Epithelial RIG-I inflammasome activation suppresses antiviral immunity and promotes inflammatory responses in virus-induced asthma exacerbations and COVID-19

Rhinoviruses (RV) and inhaled allergens, such as house dust mite (HDM) are the major agents responsible for asthma onset, exacerbations and progression to the severe disease, but the mechanisms of these pathogenic reciprocal virus-allergen interactions are not well understood. To address this, we analyzed mechanisms of airway epithelial sensing and response to RV infection using controlled experimental in vivo RV infection in healthy controls and patients with asthma and in vitro models of HDM exposure and RV infection in primary airway epithelial cells.

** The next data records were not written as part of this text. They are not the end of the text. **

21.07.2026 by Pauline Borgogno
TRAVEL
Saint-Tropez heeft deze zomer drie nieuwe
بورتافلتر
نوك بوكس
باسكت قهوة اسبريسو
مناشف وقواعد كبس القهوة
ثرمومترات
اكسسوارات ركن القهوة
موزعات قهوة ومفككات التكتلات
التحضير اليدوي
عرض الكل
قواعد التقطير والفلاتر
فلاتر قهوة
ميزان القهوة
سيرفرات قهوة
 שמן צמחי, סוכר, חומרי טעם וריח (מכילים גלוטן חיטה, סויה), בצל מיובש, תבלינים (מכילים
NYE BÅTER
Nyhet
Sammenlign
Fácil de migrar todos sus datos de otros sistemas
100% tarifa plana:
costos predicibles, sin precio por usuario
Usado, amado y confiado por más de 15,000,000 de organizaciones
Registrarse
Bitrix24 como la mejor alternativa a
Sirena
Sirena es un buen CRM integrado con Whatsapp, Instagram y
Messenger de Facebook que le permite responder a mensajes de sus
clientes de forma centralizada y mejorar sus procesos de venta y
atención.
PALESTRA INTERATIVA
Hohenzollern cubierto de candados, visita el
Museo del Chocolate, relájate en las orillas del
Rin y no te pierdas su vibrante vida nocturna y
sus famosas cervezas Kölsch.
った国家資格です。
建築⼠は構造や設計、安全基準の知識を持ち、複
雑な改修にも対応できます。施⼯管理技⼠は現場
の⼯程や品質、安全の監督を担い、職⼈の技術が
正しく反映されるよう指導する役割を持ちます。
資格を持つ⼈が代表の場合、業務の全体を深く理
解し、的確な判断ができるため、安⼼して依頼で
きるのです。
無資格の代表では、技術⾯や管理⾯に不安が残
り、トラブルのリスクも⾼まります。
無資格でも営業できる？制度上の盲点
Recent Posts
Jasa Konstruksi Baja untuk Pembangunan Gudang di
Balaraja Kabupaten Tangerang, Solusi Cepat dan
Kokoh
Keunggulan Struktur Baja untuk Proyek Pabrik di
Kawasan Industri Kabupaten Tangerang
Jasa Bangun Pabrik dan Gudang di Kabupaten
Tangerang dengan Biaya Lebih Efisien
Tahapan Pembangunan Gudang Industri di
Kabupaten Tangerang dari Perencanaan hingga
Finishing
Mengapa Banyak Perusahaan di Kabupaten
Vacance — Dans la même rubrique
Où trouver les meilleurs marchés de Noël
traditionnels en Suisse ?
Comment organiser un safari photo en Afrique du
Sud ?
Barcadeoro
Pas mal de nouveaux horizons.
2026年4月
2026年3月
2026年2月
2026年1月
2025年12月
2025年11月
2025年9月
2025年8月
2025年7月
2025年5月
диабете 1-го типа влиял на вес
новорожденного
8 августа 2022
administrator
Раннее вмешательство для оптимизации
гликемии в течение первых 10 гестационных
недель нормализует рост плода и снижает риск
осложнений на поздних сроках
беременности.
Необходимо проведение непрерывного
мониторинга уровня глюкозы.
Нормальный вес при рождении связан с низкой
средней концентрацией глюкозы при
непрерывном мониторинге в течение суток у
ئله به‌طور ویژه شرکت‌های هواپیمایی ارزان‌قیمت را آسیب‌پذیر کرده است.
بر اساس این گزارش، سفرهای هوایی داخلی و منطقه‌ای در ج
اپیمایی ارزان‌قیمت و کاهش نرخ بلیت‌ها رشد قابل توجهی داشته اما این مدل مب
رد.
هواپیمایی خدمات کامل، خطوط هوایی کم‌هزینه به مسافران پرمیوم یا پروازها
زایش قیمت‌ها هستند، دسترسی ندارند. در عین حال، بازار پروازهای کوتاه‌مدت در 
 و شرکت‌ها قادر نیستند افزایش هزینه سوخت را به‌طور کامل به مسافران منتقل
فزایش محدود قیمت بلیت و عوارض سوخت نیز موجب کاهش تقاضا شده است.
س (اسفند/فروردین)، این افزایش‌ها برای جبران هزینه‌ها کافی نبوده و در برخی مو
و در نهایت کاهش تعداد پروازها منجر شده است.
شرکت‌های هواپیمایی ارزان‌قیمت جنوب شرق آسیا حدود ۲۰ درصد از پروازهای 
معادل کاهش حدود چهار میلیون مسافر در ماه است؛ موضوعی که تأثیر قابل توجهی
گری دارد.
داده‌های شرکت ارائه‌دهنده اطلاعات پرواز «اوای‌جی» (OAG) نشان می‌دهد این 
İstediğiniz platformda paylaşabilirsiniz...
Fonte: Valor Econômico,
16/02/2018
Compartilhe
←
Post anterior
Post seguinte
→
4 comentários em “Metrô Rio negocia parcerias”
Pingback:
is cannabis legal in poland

We found that intranasal RV infection in patients with asthma led to the highly augmented inflammasome-mediated lower airway inflammation detected in bronchial brushes, biopsies and bronchoalveolar lavage fluid. Mechanistically, RV infection in bronchial airway epithelium led to retinoic acid-inducible gene I (RIG-I), but not via NLR family pyrin domain containing 3 (NLRP3) inflammasome activation, which was highly augmented in patients with asthma, especially upon pre-exposure to HDM. This excessive activation of RIG-I inflammasomes was responsible for the impairment of antiviral type I/III interferons (IFN), prolonged viral clearance and unresolved inflammation in asthma in vivo and in vitro. Pre-exposure to HDM amplifies RV-induced epithelial injury in patients with asthma via enhancement of pro-IL1{beta} expression and release, additional inhibition of type I/III IFNs and activation of auxiliary proinflammatory and pro-remodeling proteins. Finally, in order to determine whether RV-induced activation of RIG-I inflammasome may play a role in the susceptibility to severe acute respiratory syndrome coronavirus (SARS-CoV-2) infection in asthma, we analyzed the effects of HDM exposure and RV/SARS-CoV-2 coinfection. We found that prior infection with RV restricted SARS-CoV-2 replication, but co-infection augmented RIG-I inflammasome activation and epithelial inflammation in patients with asthma, especially in the presence of HDM. Timely inhibition of epithelial RIG-I inflammasome activation may lead to more efficient viral clearance and lower the burden of RV and SARS-CoV-2 infections.